» **DATASET ENTRIES**
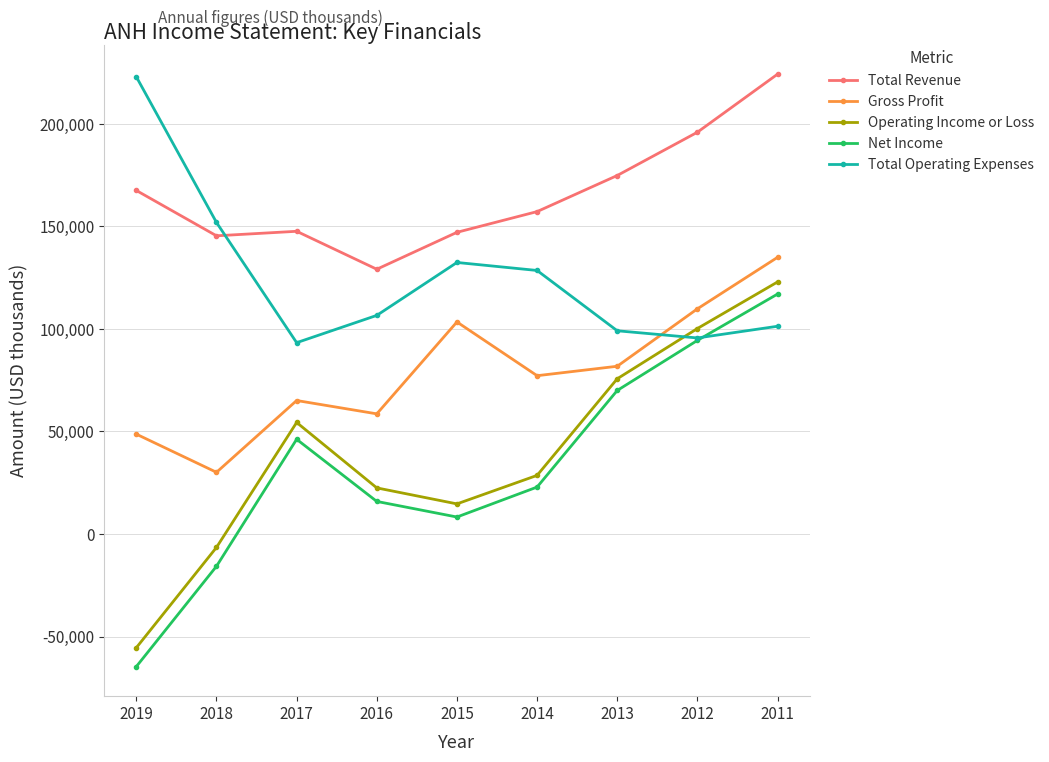

What is the minimum value shown in the chart?

-64600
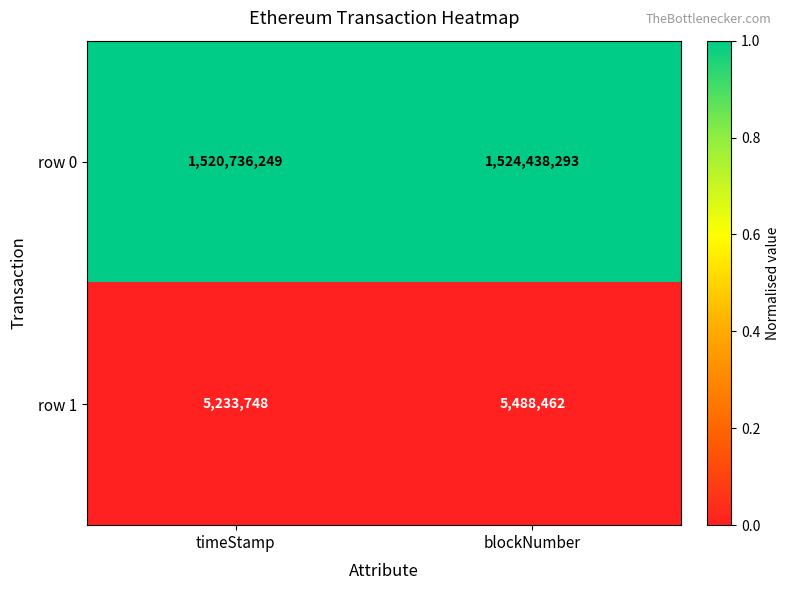

Rank the series by their maximum value, from lowest to highest.

row 1, row 0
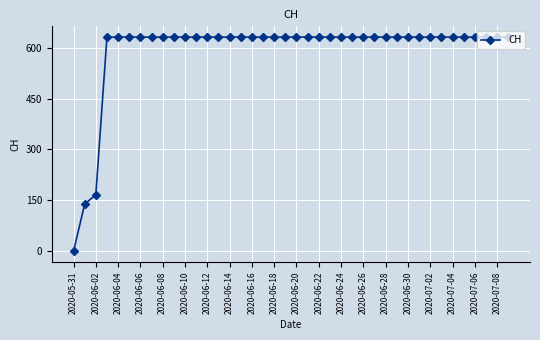

What is the sum of all values?

23653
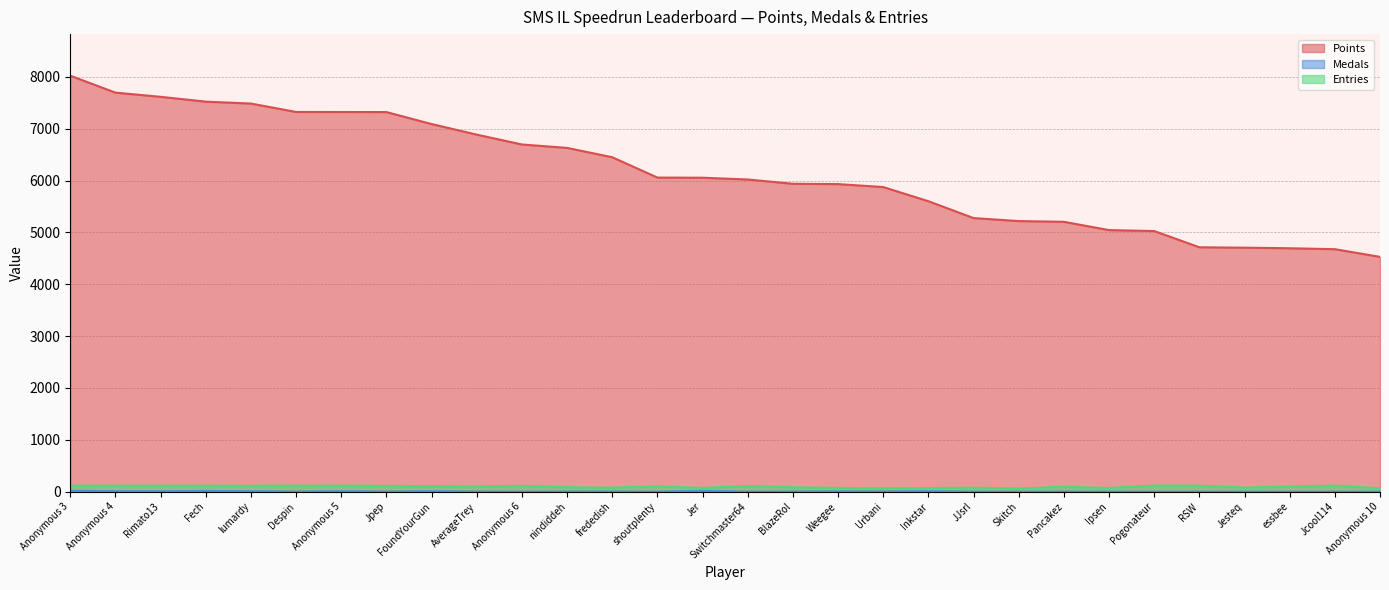

Where does the Points series first go above 6054?

Anonymous 3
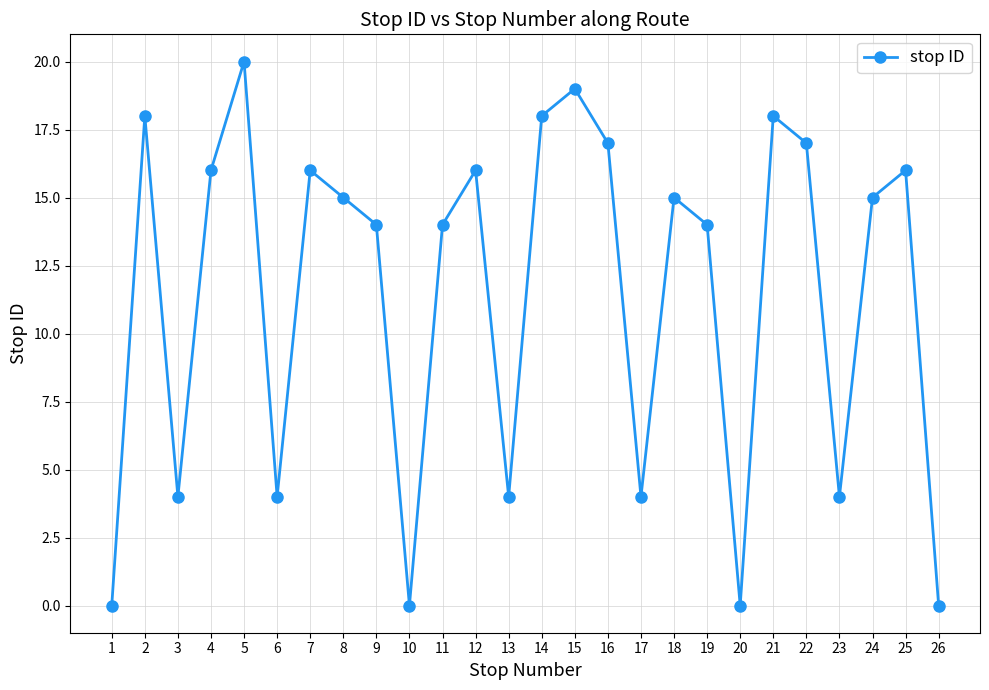

What is the difference between the values at 25 and 24?

1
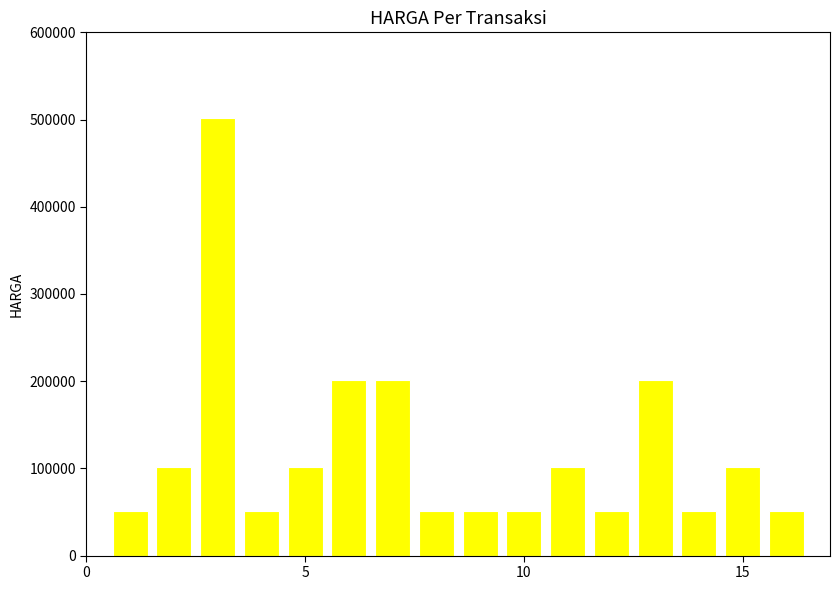

What is the sum of all values?

1924000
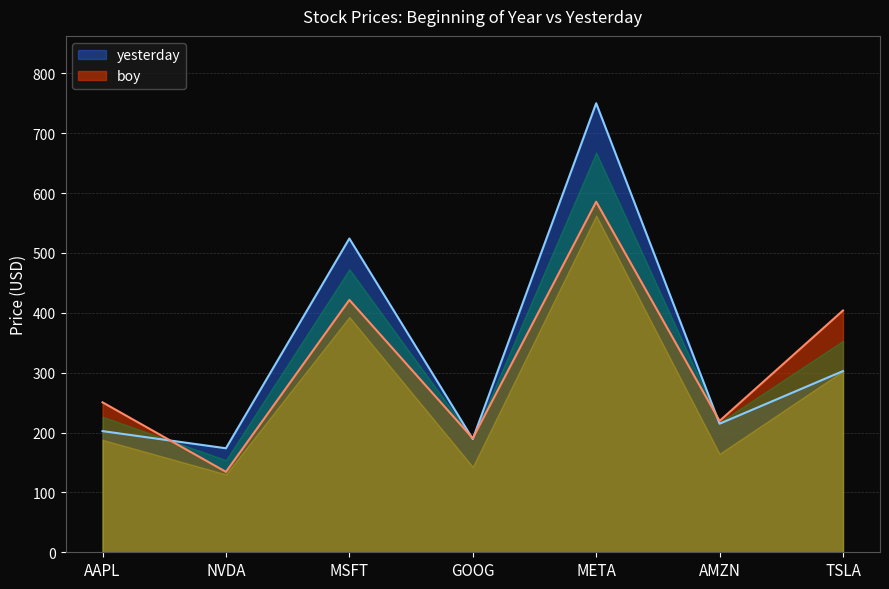

What position from the left is META?

5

» **EXERCISE REQUIREMENTS**
Output these lines verbatim, leaving out the pictures.

» **RESPONSE TO THIS TASK**
What is the minimum value shown in the chart?

-64600

Rank the series by their maximum value, from lowest to highest.

row 1, row 0

What is the sum of all values?

23653

Where does the Points series first go above 6054?

Anonymous 3

What is the difference between the values at 25 and 24?

1

What is the sum of all values?

1924000

What position from the left is META?

5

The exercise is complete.